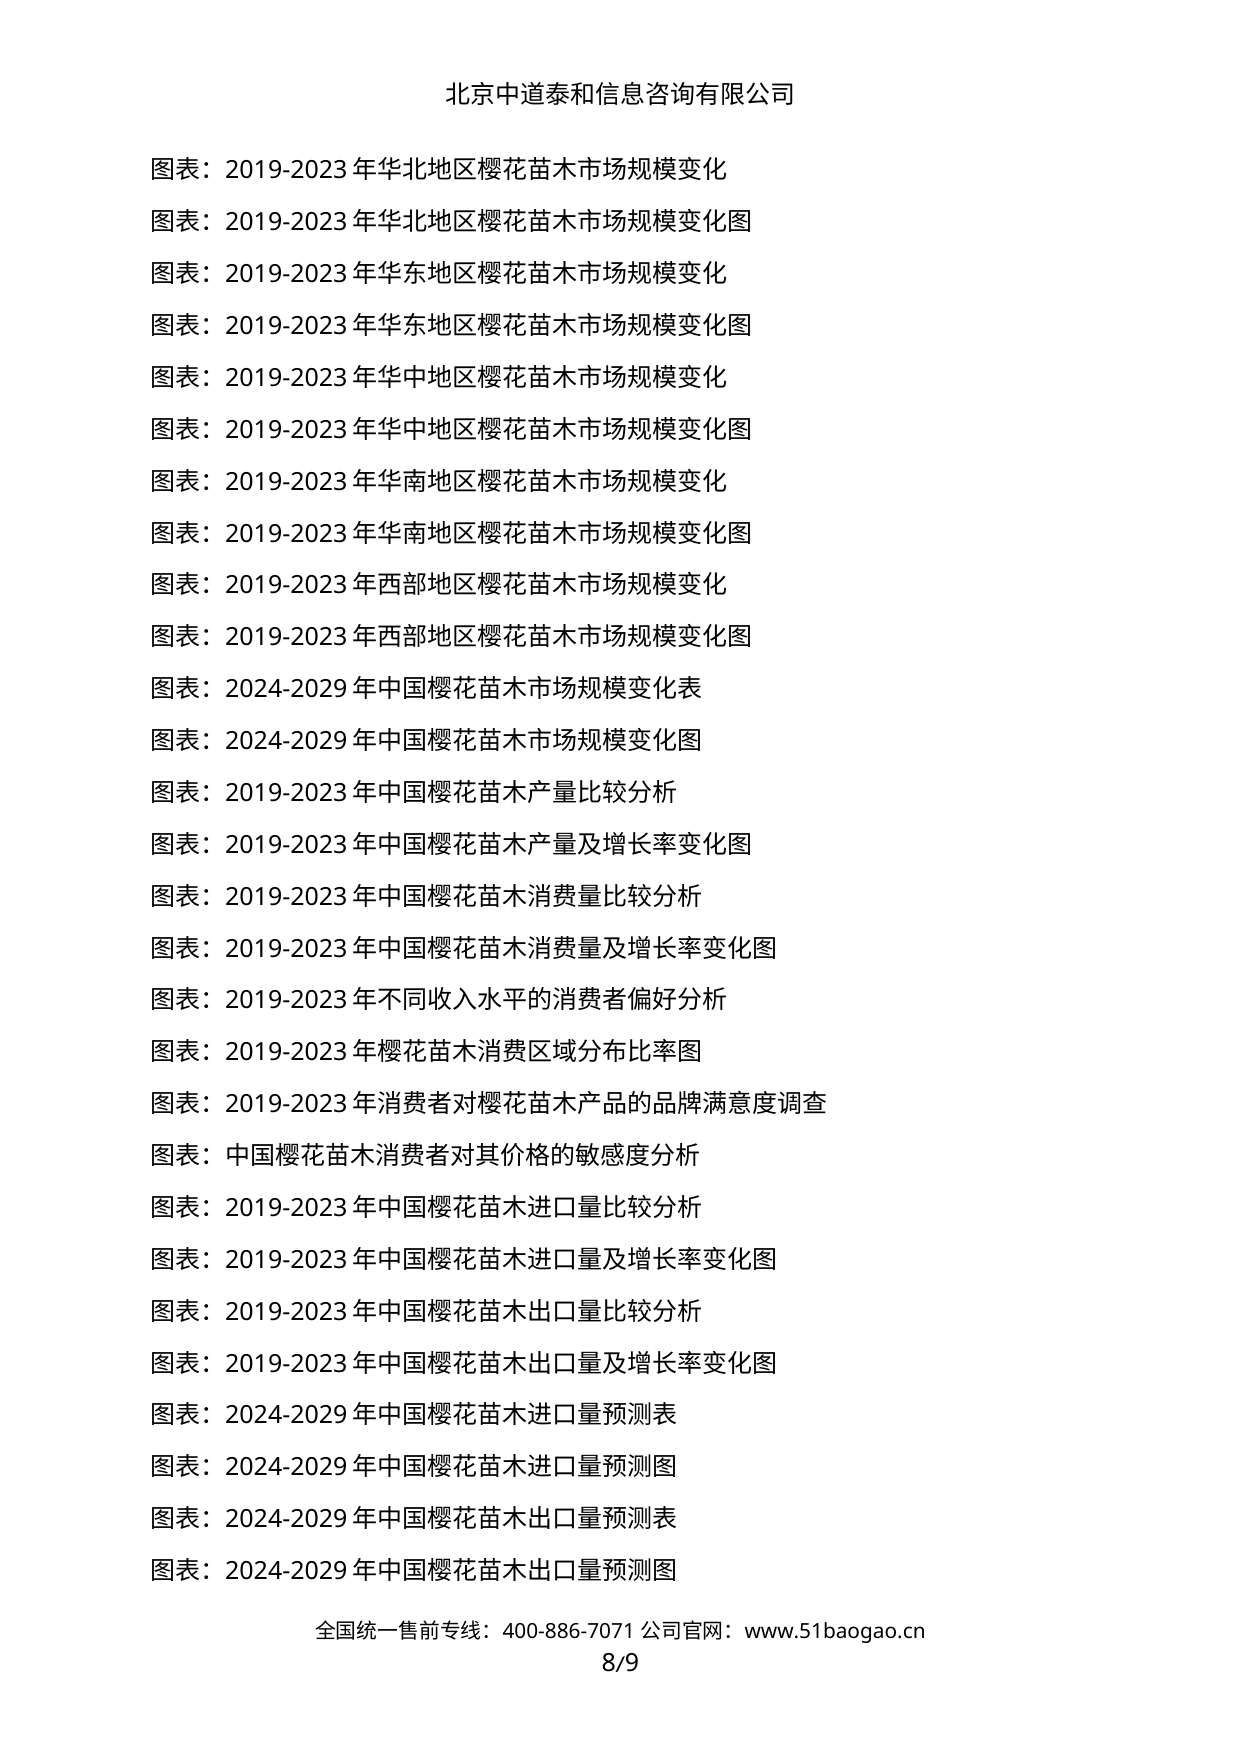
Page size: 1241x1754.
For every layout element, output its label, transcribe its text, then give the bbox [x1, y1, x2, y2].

text 图表：2024-2029年中国樱花苗木进口量预测图 [150, 1447, 1090, 1483]
text 图表：2024-2029年中国樱花苗木市场规模变化表 [150, 669, 1090, 705]
text 图表：2024-2029年中国樱花苗木出口量预测表 [150, 1499, 1090, 1535]
text 图表：2019-2023年消费者对樱花苗木产品的品牌满意度调查 [150, 1084, 1090, 1120]
text 图表：2019-2023年中国樱花苗木出口量比较分析 [150, 1291, 1090, 1327]
text 图表：2024-2029年中国樱花苗木进口量预测表 [150, 1395, 1090, 1431]
text 图表：2019-2023年中国樱花苗木出口量及增长率变化图 [150, 1343, 1090, 1379]
text 图表：2019-2023年樱花苗木消费区域分布比率图 [150, 1032, 1090, 1068]
text 图表：2019-2023年华北地区樱花苗木市场规模变化 [150, 150, 1090, 186]
text 图表：2019-2023年西部地区樱花苗木市场规模变化 [150, 565, 1090, 601]
text 图表：2019-2023年中国樱花苗木消费量比较分析 [150, 876, 1090, 912]
text 图表：2019-2023年中国樱花苗木进口量及增长率变化图 [150, 1239, 1090, 1276]
text 图表：2019-2023年中国樱花苗木消费量及增长率变化图 [150, 928, 1090, 964]
text 图表：2019-2023年华东地区樱花苗木市场规模变化图 [150, 306, 1090, 342]
text 图表：2019-2023年中国樱花苗木产量比较分析 [150, 772, 1090, 809]
text 图表：2019-2023年华中地区樱花苗木市场规模变化图 [150, 409, 1090, 446]
text 图表：2024-2029年中国樱花苗木市场规模变化图 [150, 721, 1090, 757]
text 图表：2019-2023年华北地区樱花苗木市场规模变化图 [150, 202, 1090, 238]
text 图表：2019-2023年华南地区樱花苗木市场规模变化 [150, 461, 1090, 497]
text 图表：2019-2023年华南地区樱花苗木市场规模变化图 [150, 513, 1090, 549]
text 图表：2019-2023年中国樱花苗木产量及增长率变化图 [150, 824, 1090, 861]
text 图表：2019-2023年华东地区樱花苗木市场规模变化 [150, 254, 1090, 290]
text 图表：2019-2023年不同收入水平的消费者偏好分析 [150, 980, 1090, 1016]
text 图表：2024-2029年中国樱花苗木出口量预测图 [150, 1551, 1090, 1587]
text 图表：2019-2023年华中地区樱花苗木市场规模变化 [150, 357, 1090, 394]
text 图表：2019-2023年中国樱花苗木进口量比较分析 [150, 1187, 1090, 1224]
text 图表：中国樱花苗木消费者对其价格的敏感度分析 [150, 1136, 1090, 1172]
text 图表：2019-2023年西部地区樱花苗木市场规模变化图 [150, 617, 1090, 653]
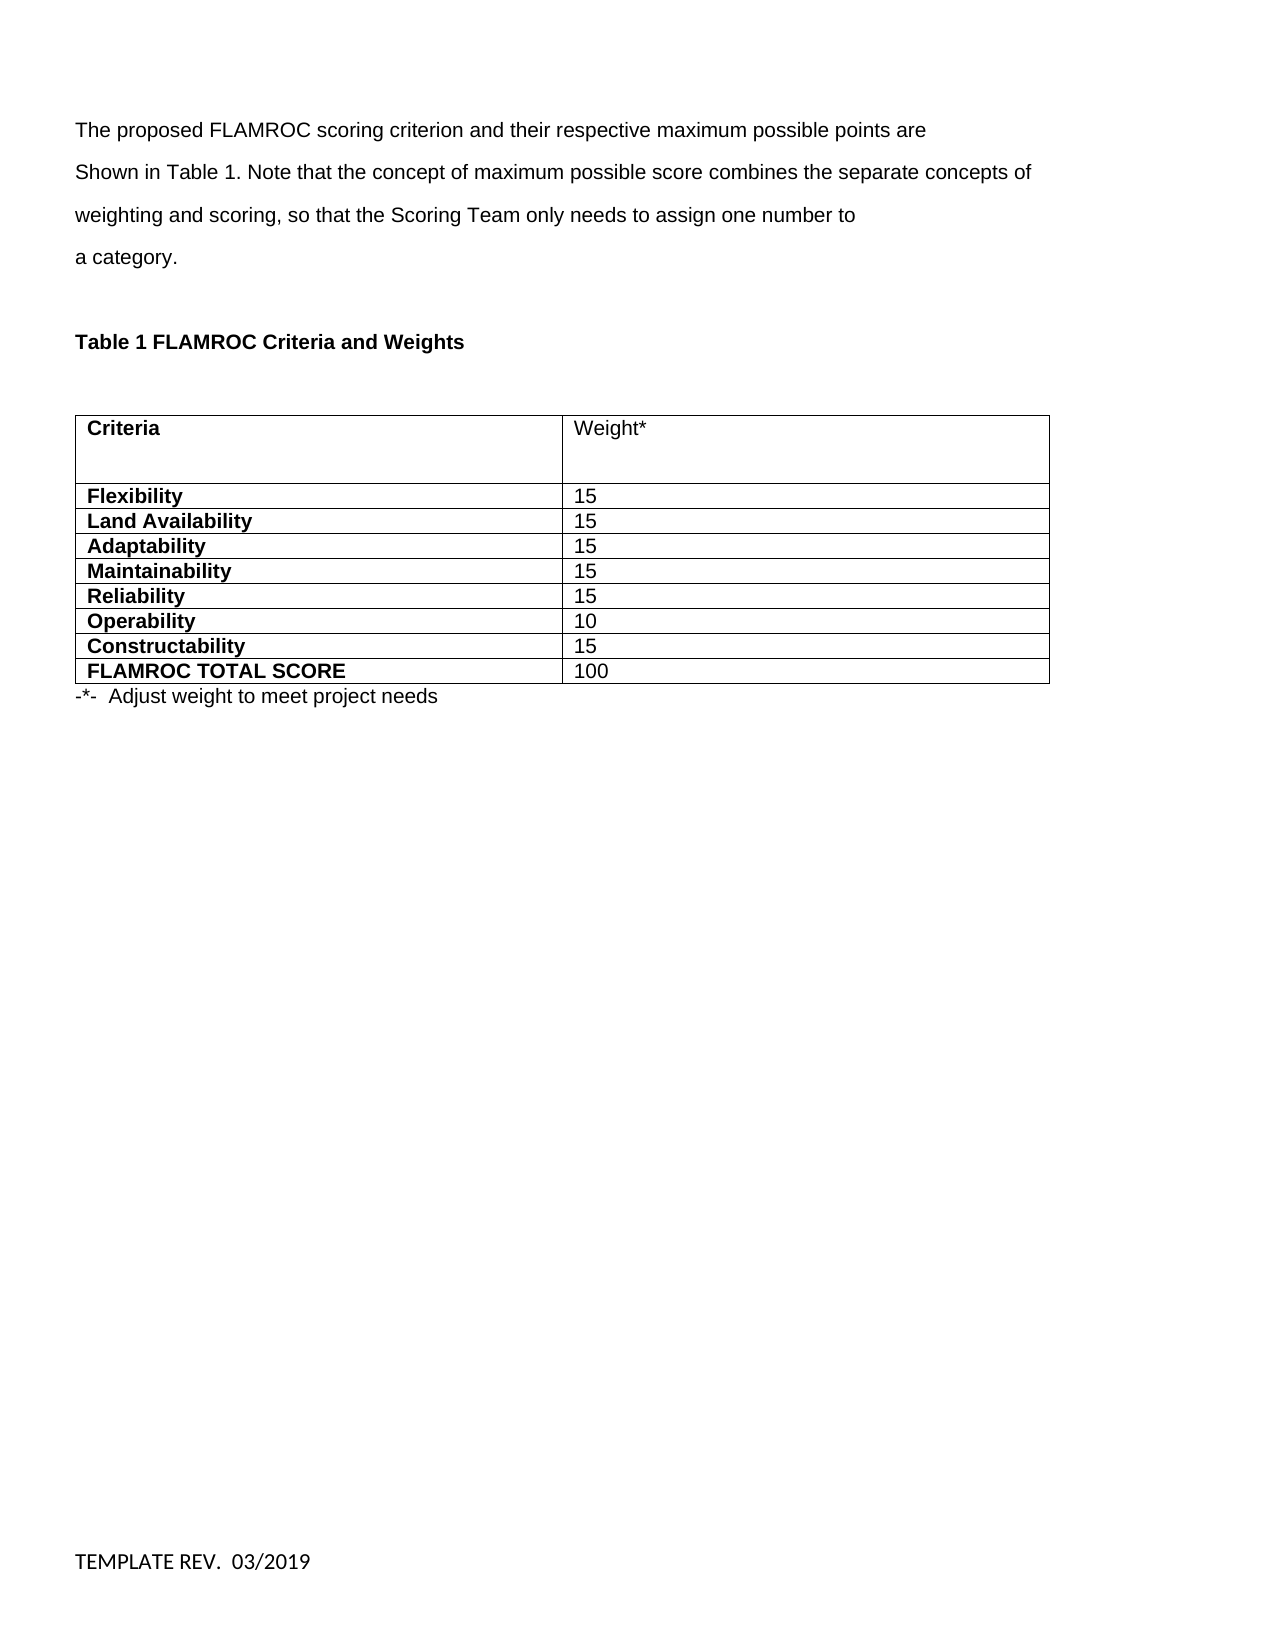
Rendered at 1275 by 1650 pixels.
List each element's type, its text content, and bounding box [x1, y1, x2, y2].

text a category. [75, 245, 1200, 269]
table_cell 15 [563, 534, 1049, 557]
table_cell 15 [563, 484, 1049, 507]
table_cell Constructability [76, 634, 562, 657]
table_cell 15 [563, 559, 1049, 582]
table_cell Operability [76, 609, 562, 632]
text Shown in Table 1. Note that the concept of maximum possible score combines the separate concepts of [75, 160, 1200, 184]
table_cell FLAMROC TOTAL SCORE [76, 659, 562, 682]
table_header Criteria [76, 416, 562, 482]
table_cell 10 [563, 609, 1049, 632]
table_cell Reliability [76, 584, 562, 607]
table_cell Flexibility [76, 484, 562, 507]
text Table 1 FLAMROC Criteria and Weights [75, 330, 1200, 354]
text weighting and scoring, so that the Scoring Team only needs to assign one number to [75, 202, 1200, 226]
table_cell 100 [563, 659, 1049, 682]
text The proposed FLAMROC scoring criterion and their respective maximum possible points are [75, 117, 1200, 141]
table_cell 15 [563, 634, 1049, 657]
table_header Weight* [563, 416, 1049, 482]
table_cell Land Availability [76, 509, 562, 532]
text -*- Adjust weight to meet project needs [75, 683, 1200, 707]
table_cell Maintainability [76, 559, 562, 582]
table_cell 15 [563, 509, 1049, 532]
table_cell Adaptability [76, 534, 562, 557]
table_cell 15 [563, 584, 1049, 607]
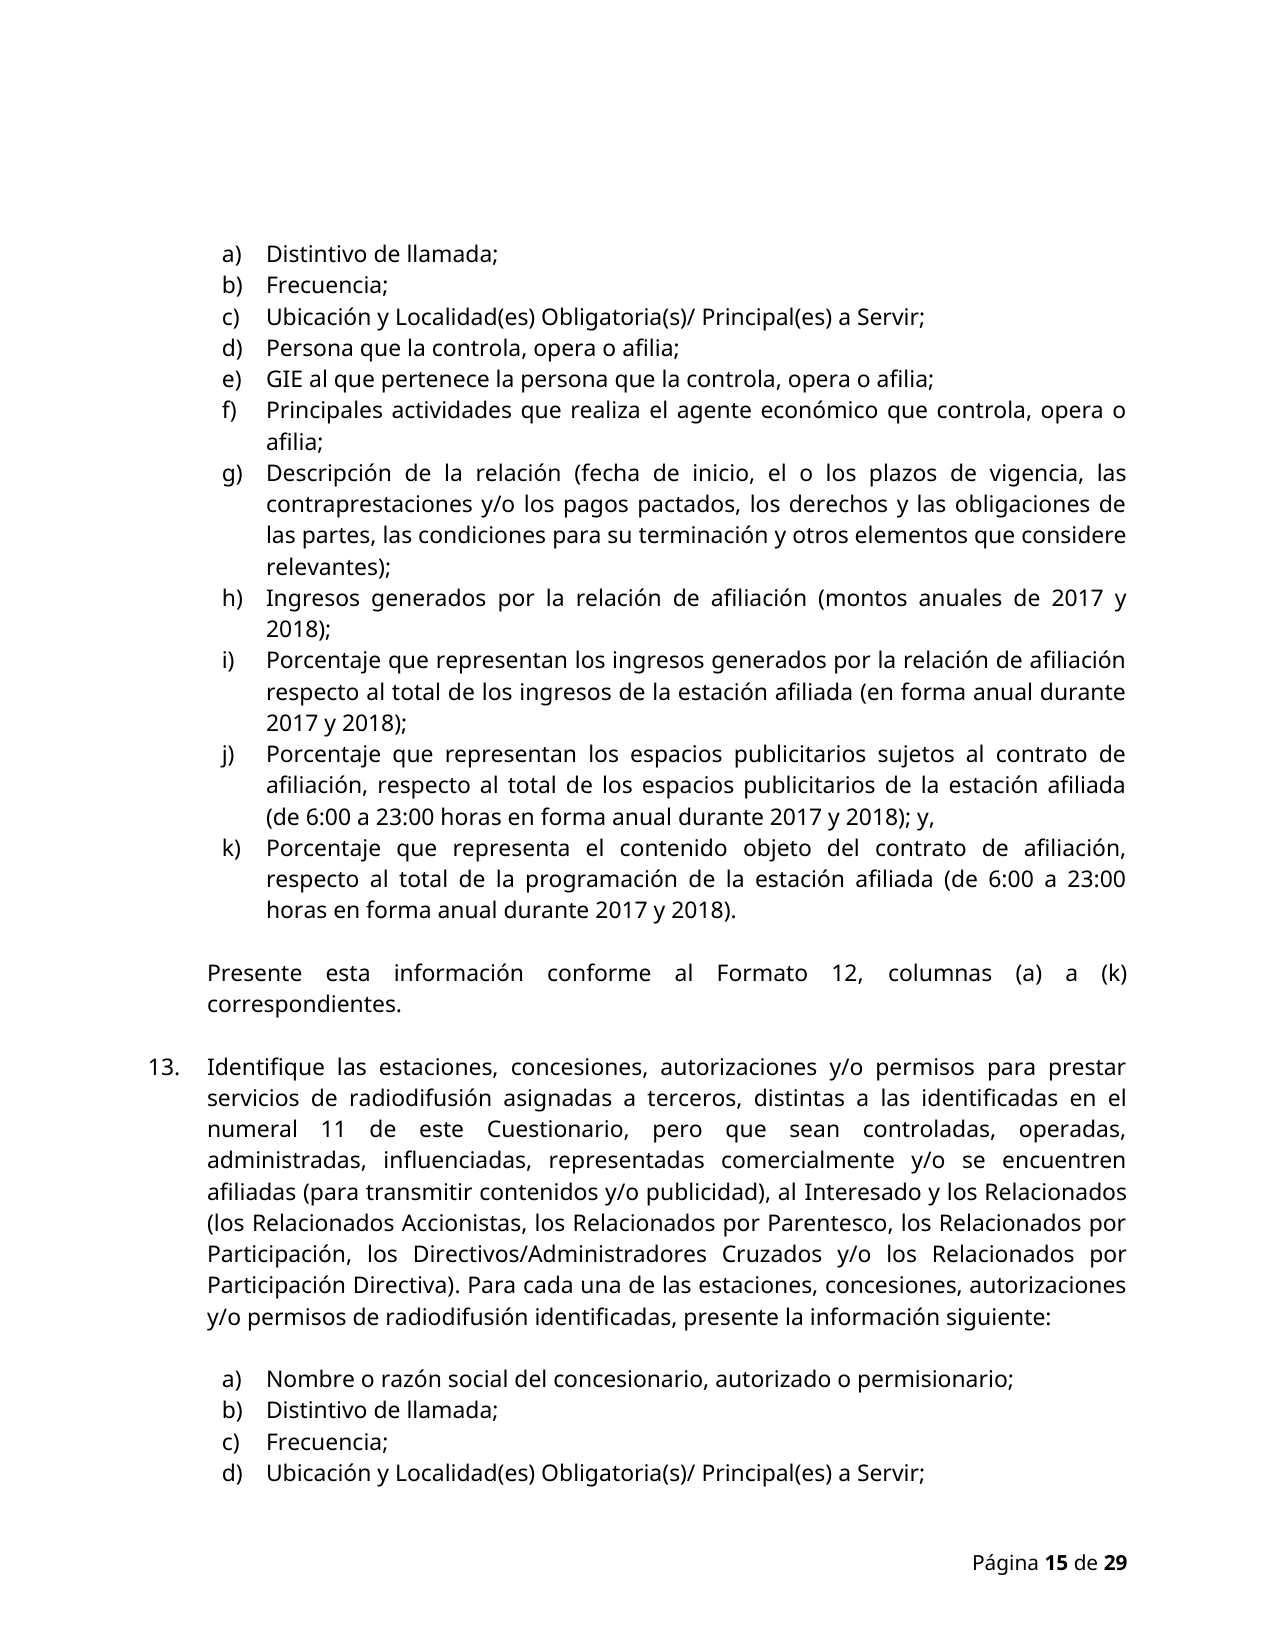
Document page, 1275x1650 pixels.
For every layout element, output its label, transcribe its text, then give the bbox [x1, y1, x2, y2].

list Ubicación y Localidad(es) Obligatoria(s)/ Principal(es) a Servir; [222, 301, 1127, 332]
list Descripción de la relación (fecha de inicio, el o los plazos de vigencia, las contraprestaciones y/o los pagos pactados, los derechos y las obligaciones de las partes, las condiciones para su terminación y otros elementos que considere relevantes); [222, 457, 1127, 582]
list Porcentaje que representan los ingresos generados por la relación de afiliación respecto al total de los ingresos de la estación afiliada (en forma anual durante 2017 y 2018); [222, 644, 1127, 738]
list Ingresos generados por la relación de afiliación (montos anuales de 2017 y 2018); [222, 582, 1127, 644]
list Ubicación y Localidad(es) Obligatoria(s)/ Principal(es) a Servir; [222, 1457, 1127, 1488]
list Nombre o razón social del concesionario, autorizado o permisionario; [222, 1363, 1127, 1394]
list Principales actividades que realiza el agente económico que controla, opera o afilia; [222, 394, 1127, 457]
list Identifique las estaciones, concesiones, autorizaciones y/o permisos para prestar servicios de radiodifusión asignadas a terceros, distintas a las identificadas en el numeral 11 de este Cuestionario, pero que sean controladas, operadas, administradas, influenciadas, representadas comercialmente y/o se encuentren afiliadas (para transmitir contenidos y/o publicidad), al Interesado y los Relacionados (los Relacionados Accionistas, los Relacionados por Parentesco, los Relacionados por Participación, los Directivos/Administradores Cruzados y/o los Relacionados por Participación Directiva). Para cada una de las estaciones, concesiones, autorizaciones y/o permisos de radiodifusión identificadas, presente la información siguiente: [148, 1051, 1127, 1332]
list Distintivo de llamada; [222, 238, 1127, 269]
list Distintivo de llamada; [222, 1394, 1127, 1426]
list Frecuencia; [222, 269, 1127, 301]
text Presente esta información conforme al Formato 12, columnas (a) a (k) correspondientes. [207, 957, 1127, 1019]
list Persona que la controla, opera o afilia; [222, 332, 1127, 363]
list Frecuencia; [222, 1426, 1127, 1457]
list Porcentaje que representa el contenido objeto del contrato de afiliación, respecto al total de la programación de la estación afiliada (de 6:00 a 23:00 horas en forma anual durante 2017 y 2018). [222, 832, 1127, 926]
list GIE al que pertenece la persona que la controla, opera o afilia; [222, 363, 1127, 394]
list Porcentaje que representan los espacios publicitarios sujetos al contrato de afiliación, respecto al total de los espacios publicitarios de la estación afiliada (de 6:00 a 23:00 horas en forma anual durante 2017 y 2018); y, [222, 738, 1127, 832]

**Task to carry out**.
Copy nothing past the line containing "Rendered at 1275 by 1650 pixels.": reproduce every line from the start of the records up to it, skipping pictures.

**Written answer**.
Page size: 1241x1754.
For every layout element, output its label, transcribe its text, then give the bbox [x1, y1, x2, y2].

text 图表：2024-2029年中国樱花苗木进口量预测图 [150, 1447, 1090, 1483]
text 图表：2024-2029年中国樱花苗木市场规模变化表 [150, 669, 1090, 705]
text 图表：2024-2029年中国樱花苗木出口量预测表 [150, 1499, 1090, 1535]
text 图表：2019-2023年消费者对樱花苗木产品的品牌满意度调查 [150, 1084, 1090, 1120]
text 图表：2019-2023年中国樱花苗木出口量比较分析 [150, 1291, 1090, 1327]
text 图表：2024-2029年中国樱花苗木进口量预测表 [150, 1395, 1090, 1431]
text 图表：2019-2023年中国樱花苗木出口量及增长率变化图 [150, 1343, 1090, 1379]
text 图表：2019-2023年樱花苗木消费区域分布比率图 [150, 1032, 1090, 1068]
text 图表：2019-2023年华北地区樱花苗木市场规模变化 [150, 150, 1090, 186]
text 图表：2019-2023年西部地区樱花苗木市场规模变化 [150, 565, 1090, 601]
text 图表：2019-2023年中国樱花苗木消费量比较分析 [150, 876, 1090, 912]
text 图表：2019-2023年中国樱花苗木进口量及增长率变化图 [150, 1239, 1090, 1276]
text 图表：2019-2023年中国樱花苗木消费量及增长率变化图 [150, 928, 1090, 964]
text 图表：2019-2023年华东地区樱花苗木市场规模变化图 [150, 306, 1090, 342]
text 图表：2019-2023年中国樱花苗木产量比较分析 [150, 772, 1090, 809]
text 图表：2019-2023年华中地区樱花苗木市场规模变化图 [150, 409, 1090, 446]
text 图表：2024-2029年中国樱花苗木市场规模变化图 [150, 721, 1090, 757]
text 图表：2019-2023年华北地区樱花苗木市场规模变化图 [150, 202, 1090, 238]
text 图表：2019-2023年华南地区樱花苗木市场规模变化 [150, 461, 1090, 497]
text 图表：2019-2023年华南地区樱花苗木市场规模变化图 [150, 513, 1090, 549]
text 图表：2019-2023年中国樱花苗木产量及增长率变化图 [150, 824, 1090, 861]
text 图表：2019-2023年华东地区樱花苗木市场规模变化 [150, 254, 1090, 290]
text 图表：2019-2023年不同收入水平的消费者偏好分析 [150, 980, 1090, 1016]
text 图表：2024-2029年中国樱花苗木出口量预测图 [150, 1551, 1090, 1587]
text 图表：2019-2023年华中地区樱花苗木市场规模变化 [150, 357, 1090, 394]
text 图表：2019-2023年中国樱花苗木进口量比较分析 [150, 1187, 1090, 1224]
text 图表：中国樱花苗木消费者对其价格的敏感度分析 [150, 1136, 1090, 1172]
text 图表：2019-2023年西部地区樱花苗木市场规模变化图 [150, 617, 1090, 653]
Rendered at 1275 by 1650 pixels.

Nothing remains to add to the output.